◆ **Problem requirements**: Where does "made" appear in the data? Return each line that holds it.

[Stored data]
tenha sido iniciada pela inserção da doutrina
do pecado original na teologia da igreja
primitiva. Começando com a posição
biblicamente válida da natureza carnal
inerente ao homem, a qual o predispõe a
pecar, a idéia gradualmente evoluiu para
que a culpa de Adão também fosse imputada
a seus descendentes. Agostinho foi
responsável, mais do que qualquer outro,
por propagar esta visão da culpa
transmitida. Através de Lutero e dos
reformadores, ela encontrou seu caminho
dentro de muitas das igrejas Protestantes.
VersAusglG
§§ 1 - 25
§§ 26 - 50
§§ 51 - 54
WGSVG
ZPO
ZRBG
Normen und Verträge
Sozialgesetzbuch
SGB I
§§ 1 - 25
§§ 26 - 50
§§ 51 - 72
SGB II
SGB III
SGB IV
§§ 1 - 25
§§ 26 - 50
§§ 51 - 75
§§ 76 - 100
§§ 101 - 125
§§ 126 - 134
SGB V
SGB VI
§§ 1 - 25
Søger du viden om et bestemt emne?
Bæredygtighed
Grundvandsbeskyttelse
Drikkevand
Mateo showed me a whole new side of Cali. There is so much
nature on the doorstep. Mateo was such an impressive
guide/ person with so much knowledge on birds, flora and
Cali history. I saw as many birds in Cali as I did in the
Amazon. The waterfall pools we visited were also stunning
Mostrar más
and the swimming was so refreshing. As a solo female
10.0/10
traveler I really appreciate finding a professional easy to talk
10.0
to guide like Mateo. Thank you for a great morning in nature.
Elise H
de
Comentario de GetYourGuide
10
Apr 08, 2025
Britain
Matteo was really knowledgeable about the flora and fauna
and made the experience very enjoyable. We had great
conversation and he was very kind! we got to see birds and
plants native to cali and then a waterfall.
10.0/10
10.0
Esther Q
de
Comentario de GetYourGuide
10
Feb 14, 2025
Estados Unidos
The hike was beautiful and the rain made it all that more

◆ **Task response**:
and made the experience very enjoyable. We had great
The hike was beautiful and the rain made it all that more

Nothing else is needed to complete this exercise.